Lines below starting with the line with "15: (715, 36, 0.81)" and going on through the line with "34: (881, 391, 0.65)" must be output exactly; the rest of the records must be left out.

--*--

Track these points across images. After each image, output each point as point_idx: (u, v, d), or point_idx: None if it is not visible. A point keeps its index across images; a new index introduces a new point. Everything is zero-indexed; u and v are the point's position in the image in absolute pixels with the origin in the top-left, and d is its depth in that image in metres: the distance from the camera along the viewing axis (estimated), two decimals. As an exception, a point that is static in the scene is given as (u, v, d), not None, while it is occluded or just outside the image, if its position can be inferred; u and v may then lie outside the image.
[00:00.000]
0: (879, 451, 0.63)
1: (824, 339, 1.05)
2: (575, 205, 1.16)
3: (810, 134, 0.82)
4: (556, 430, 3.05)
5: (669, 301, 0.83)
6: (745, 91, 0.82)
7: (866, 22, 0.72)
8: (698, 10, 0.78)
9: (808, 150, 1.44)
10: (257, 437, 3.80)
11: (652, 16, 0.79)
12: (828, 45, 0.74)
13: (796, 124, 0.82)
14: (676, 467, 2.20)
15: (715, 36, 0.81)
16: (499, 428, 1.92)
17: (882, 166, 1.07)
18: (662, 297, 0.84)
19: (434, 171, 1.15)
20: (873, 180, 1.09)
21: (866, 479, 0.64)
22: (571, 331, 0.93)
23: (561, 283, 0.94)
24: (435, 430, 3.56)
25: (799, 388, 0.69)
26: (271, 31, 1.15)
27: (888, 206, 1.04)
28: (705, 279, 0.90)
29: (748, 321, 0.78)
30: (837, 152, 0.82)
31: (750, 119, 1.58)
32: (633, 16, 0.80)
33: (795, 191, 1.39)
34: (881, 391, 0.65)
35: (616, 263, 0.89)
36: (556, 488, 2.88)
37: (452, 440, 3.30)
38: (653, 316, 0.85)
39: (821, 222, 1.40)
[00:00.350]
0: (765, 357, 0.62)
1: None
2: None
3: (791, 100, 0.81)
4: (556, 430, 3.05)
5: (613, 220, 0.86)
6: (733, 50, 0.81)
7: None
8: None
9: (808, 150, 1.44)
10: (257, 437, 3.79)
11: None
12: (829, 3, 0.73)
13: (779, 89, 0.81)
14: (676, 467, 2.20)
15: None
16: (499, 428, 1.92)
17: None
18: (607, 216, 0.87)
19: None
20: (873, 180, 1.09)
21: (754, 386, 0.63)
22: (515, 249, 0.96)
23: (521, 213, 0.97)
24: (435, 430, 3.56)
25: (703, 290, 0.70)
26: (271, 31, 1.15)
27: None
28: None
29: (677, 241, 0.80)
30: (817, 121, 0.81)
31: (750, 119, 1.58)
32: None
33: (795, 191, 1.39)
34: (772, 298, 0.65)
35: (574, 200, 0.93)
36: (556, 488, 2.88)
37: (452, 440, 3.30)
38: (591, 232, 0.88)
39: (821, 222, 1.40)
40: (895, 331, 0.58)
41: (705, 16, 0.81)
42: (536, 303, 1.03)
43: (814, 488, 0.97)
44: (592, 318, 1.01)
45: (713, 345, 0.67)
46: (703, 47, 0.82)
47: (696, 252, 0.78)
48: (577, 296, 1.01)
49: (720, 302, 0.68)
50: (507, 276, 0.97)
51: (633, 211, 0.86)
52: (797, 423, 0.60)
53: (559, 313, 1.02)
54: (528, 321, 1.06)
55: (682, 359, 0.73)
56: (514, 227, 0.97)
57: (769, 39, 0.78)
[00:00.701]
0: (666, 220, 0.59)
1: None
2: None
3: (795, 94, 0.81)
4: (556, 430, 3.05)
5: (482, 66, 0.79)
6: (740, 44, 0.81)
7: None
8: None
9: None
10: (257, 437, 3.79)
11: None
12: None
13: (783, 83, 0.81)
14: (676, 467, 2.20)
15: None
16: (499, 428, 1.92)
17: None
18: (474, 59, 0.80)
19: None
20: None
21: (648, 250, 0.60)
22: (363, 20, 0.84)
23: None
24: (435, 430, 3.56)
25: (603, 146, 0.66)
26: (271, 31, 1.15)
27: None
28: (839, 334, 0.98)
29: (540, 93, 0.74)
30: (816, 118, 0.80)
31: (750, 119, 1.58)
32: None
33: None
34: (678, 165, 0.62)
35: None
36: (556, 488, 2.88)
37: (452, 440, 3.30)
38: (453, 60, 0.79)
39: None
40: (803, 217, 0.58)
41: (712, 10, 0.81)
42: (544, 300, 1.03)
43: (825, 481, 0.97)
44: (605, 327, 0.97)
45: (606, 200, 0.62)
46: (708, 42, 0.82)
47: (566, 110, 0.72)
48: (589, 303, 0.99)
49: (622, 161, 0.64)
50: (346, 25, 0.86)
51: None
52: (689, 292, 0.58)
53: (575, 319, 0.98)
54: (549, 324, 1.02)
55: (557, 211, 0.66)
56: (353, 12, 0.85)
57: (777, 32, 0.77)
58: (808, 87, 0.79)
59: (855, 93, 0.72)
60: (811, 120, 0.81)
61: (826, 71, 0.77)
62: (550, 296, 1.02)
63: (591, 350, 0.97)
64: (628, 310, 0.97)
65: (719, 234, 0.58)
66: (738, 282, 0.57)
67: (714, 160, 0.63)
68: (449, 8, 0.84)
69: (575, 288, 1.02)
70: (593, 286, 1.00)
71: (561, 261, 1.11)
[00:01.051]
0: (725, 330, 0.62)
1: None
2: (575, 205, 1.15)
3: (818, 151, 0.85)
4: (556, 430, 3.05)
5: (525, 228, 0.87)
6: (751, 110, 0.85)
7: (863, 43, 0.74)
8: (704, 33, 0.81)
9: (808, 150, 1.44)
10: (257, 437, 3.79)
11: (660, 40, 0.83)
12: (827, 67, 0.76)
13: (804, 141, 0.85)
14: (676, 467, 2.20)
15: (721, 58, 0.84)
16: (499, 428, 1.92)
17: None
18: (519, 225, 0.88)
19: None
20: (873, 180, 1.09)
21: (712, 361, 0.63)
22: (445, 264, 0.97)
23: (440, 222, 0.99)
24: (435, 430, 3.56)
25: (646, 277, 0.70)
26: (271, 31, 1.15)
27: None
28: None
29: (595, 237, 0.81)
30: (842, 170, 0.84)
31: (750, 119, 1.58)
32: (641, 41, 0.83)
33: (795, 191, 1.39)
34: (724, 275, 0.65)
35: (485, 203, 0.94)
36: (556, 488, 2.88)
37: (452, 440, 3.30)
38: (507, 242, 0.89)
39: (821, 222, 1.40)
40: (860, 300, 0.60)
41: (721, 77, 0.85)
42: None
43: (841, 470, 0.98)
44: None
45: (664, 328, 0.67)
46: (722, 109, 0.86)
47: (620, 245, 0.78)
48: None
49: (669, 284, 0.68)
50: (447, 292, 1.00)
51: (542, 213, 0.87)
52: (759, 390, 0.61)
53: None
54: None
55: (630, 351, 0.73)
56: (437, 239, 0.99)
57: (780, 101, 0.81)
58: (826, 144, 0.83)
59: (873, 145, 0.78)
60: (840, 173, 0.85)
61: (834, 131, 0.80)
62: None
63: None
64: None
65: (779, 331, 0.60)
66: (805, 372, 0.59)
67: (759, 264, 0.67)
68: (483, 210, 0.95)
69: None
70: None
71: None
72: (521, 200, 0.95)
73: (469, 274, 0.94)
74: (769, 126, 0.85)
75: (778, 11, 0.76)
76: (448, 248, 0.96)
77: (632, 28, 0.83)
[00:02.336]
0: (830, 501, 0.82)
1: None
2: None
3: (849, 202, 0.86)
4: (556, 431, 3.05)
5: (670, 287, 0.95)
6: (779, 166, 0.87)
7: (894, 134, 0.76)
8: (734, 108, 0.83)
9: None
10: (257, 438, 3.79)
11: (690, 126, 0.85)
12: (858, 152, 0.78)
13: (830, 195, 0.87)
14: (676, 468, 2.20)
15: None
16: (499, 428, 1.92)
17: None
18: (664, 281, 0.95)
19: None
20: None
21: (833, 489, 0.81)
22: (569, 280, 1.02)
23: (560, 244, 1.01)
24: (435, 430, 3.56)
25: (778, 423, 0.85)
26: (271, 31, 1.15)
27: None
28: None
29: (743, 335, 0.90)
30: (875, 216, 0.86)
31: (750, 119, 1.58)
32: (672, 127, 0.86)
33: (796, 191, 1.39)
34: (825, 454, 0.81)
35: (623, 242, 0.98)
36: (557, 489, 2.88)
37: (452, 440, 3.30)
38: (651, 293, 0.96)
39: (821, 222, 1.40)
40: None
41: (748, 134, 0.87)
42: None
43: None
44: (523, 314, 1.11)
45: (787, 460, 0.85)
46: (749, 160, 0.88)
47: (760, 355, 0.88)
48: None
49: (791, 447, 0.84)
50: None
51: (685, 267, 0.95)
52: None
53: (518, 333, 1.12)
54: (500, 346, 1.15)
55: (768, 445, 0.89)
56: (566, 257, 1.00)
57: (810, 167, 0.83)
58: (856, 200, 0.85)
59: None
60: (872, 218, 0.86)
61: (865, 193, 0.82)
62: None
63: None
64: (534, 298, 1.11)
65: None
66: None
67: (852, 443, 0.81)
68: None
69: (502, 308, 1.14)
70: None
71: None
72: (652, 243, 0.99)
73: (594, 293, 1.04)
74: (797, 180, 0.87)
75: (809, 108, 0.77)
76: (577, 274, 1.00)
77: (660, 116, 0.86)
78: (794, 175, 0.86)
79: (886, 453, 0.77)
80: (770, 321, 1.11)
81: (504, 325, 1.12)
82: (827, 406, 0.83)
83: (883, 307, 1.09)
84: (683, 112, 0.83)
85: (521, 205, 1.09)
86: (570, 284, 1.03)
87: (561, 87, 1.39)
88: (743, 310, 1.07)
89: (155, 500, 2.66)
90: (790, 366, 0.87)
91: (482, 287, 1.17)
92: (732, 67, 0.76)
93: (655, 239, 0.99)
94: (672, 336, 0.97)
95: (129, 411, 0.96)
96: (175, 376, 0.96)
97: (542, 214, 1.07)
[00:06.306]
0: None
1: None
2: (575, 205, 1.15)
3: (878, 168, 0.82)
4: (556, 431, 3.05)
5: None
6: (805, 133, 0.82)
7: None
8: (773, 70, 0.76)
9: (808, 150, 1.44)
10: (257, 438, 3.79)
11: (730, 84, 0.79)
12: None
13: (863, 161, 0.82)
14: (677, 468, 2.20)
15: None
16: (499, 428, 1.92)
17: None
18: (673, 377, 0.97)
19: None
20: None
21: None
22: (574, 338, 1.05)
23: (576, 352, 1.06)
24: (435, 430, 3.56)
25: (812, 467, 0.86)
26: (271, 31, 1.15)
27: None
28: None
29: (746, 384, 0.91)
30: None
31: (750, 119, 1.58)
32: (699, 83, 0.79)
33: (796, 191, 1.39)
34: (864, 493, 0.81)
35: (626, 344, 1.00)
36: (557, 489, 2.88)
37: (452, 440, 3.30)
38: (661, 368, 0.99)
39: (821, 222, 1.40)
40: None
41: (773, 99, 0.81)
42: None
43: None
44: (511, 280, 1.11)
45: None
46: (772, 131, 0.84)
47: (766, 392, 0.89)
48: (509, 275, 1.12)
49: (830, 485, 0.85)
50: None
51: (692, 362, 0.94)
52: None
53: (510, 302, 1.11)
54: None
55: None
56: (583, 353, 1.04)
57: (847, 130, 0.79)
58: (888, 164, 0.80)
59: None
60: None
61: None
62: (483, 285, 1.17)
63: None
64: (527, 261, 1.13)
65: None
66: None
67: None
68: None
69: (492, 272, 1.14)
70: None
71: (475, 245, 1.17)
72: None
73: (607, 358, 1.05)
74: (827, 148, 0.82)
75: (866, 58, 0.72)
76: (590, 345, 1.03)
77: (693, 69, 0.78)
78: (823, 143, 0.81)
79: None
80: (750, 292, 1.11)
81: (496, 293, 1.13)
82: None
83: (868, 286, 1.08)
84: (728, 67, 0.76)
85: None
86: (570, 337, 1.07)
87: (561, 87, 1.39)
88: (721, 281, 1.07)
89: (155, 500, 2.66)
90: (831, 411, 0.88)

--*--

Task solution -
15: (715, 36, 0.81)
16: (499, 428, 1.92)
17: (882, 166, 1.07)
18: (662, 297, 0.84)
19: (434, 171, 1.15)
20: (873, 180, 1.09)
21: (866, 479, 0.64)
22: (571, 331, 0.93)
23: (561, 283, 0.94)
24: (435, 430, 3.56)
25: (799, 388, 0.69)
26: (271, 31, 1.15)
27: (888, 206, 1.04)
28: (705, 279, 0.90)
29: (748, 321, 0.78)
30: (837, 152, 0.82)
31: (750, 119, 1.58)
32: (633, 16, 0.80)
33: (795, 191, 1.39)
34: (881, 391, 0.65)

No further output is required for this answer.